Firstly, there’s no disputing that they must have fallen in well with the Crass crowd thanks to their being a total package: the intricate ink artwork is incredibly detailed and suitably menacing, especially the cover with its cigar smoking, fat-cat capitalist squeezing that titular last drop out of a punk rocker. The art immediately gives them an edge in my mind that should make you take notice: it looks like they mean business. They come out firing on all cylinders with “All The Wars,” and things start to fall into place even more solidly. Anthrax’s mostly mid-tempo stomp contains some genuinely intriguing riffs, and the band keep the energy level up the whole time. If I was in a comparing mood, I’d compare it to a harder-edged early Flux or a more melodically leaning early Conflict, but these (still relatively few) songs are very much their own.
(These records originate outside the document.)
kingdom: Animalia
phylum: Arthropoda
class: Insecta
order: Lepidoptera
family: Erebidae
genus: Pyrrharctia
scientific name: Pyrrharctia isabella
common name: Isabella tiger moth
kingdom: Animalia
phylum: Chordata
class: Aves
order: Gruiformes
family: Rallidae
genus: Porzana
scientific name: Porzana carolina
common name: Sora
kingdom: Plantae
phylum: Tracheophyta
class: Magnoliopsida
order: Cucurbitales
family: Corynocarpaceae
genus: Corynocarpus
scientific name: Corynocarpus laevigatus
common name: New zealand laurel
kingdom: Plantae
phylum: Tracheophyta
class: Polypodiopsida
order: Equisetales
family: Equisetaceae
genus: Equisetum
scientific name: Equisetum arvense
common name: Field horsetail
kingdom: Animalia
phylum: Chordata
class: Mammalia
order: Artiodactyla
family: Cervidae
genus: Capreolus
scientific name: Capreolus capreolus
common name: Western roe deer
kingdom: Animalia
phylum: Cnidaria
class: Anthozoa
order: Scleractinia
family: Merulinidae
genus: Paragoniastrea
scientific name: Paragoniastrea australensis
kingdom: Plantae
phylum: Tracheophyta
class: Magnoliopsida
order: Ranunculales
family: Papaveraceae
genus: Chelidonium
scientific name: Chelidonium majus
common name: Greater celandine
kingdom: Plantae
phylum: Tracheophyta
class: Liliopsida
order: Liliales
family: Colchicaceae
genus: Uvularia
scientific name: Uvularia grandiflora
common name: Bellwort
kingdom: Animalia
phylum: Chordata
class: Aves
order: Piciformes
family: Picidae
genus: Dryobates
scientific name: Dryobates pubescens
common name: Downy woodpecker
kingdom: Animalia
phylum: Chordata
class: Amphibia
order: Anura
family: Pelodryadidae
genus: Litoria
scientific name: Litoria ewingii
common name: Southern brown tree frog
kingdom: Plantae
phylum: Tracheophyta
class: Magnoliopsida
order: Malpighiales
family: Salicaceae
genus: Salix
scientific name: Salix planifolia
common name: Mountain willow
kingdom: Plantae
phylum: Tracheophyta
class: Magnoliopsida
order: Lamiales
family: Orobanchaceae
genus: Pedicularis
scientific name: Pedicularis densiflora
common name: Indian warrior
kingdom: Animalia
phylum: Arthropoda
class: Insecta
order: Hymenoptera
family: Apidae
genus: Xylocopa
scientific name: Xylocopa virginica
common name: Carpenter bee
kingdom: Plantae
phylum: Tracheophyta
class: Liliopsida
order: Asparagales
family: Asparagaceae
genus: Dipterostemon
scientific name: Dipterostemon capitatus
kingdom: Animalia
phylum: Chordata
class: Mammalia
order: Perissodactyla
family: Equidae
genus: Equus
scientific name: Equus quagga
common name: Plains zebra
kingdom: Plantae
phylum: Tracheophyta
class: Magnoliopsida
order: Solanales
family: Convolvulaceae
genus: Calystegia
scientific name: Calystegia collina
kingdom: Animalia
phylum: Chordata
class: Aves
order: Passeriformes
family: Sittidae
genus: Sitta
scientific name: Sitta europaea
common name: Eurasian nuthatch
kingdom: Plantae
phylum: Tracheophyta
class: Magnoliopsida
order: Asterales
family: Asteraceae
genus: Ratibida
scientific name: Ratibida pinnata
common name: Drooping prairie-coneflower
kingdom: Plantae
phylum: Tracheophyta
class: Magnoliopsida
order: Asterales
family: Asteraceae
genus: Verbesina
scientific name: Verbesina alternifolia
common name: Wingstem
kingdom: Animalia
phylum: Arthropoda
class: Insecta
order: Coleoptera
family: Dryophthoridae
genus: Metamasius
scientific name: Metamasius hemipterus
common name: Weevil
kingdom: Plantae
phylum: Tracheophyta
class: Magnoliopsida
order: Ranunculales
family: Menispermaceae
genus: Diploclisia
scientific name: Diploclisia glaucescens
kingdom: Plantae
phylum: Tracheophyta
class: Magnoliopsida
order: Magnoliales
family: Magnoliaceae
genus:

Lyrically, Anthrax seemed to avoid empty polemics in favor of a style that mixes thoughtful verses with a rallying slogan-based chorus. “Violence is Violence” is one of pacifist punk’s great lyrical angles, reducing the complexities of war to the same terms as a streetfight. Most other songs attack the capitalist system. Specifically “They’ve Got It All Wrong” goes after labels and promoters profiting from political music (without taking the same old easy shot at the Clash). It’s not particularly uplifting music, but it’s not the downer of Rudimentary Peni or, say, The Fucking Cunts Treat Us Like Pricks. It’s got a very call-to-arms quality about it, and the conviction with which it’s delivered once again confirms their “professional” feel.
A lot of the songs are repeats, and each different version has something else to offer. With some bands’ compilations, I find the Crass Records versions to be the most well-produced tracks, but here Penny Rimbaud and John Loder’s trademark buzzsaw guitars and trebly snare thin the overall wall of attack that gives the tunes a lot of their impact. Not a huge fault though, it’s always interesting for me to hear different bands put through that same “filter” to see what comes out. Some bands get a bit sucked in; while Anthrax may lose a little impact, they never lose their identity.
Overall, it’s a great bargain at $10 US, and a good compilation for anyone into the Crass/anarchist punk scene of the early 1980s, anyone who owned but lost their records over time, and even for folks just starting to go down the “serious” punk road. Anthrax are an accessible enough band that fans of, I dunno, Stiff Little Fingers won’t be too frightened away, but fans of bands like Conflict and Flux will no doubt dig them a lot.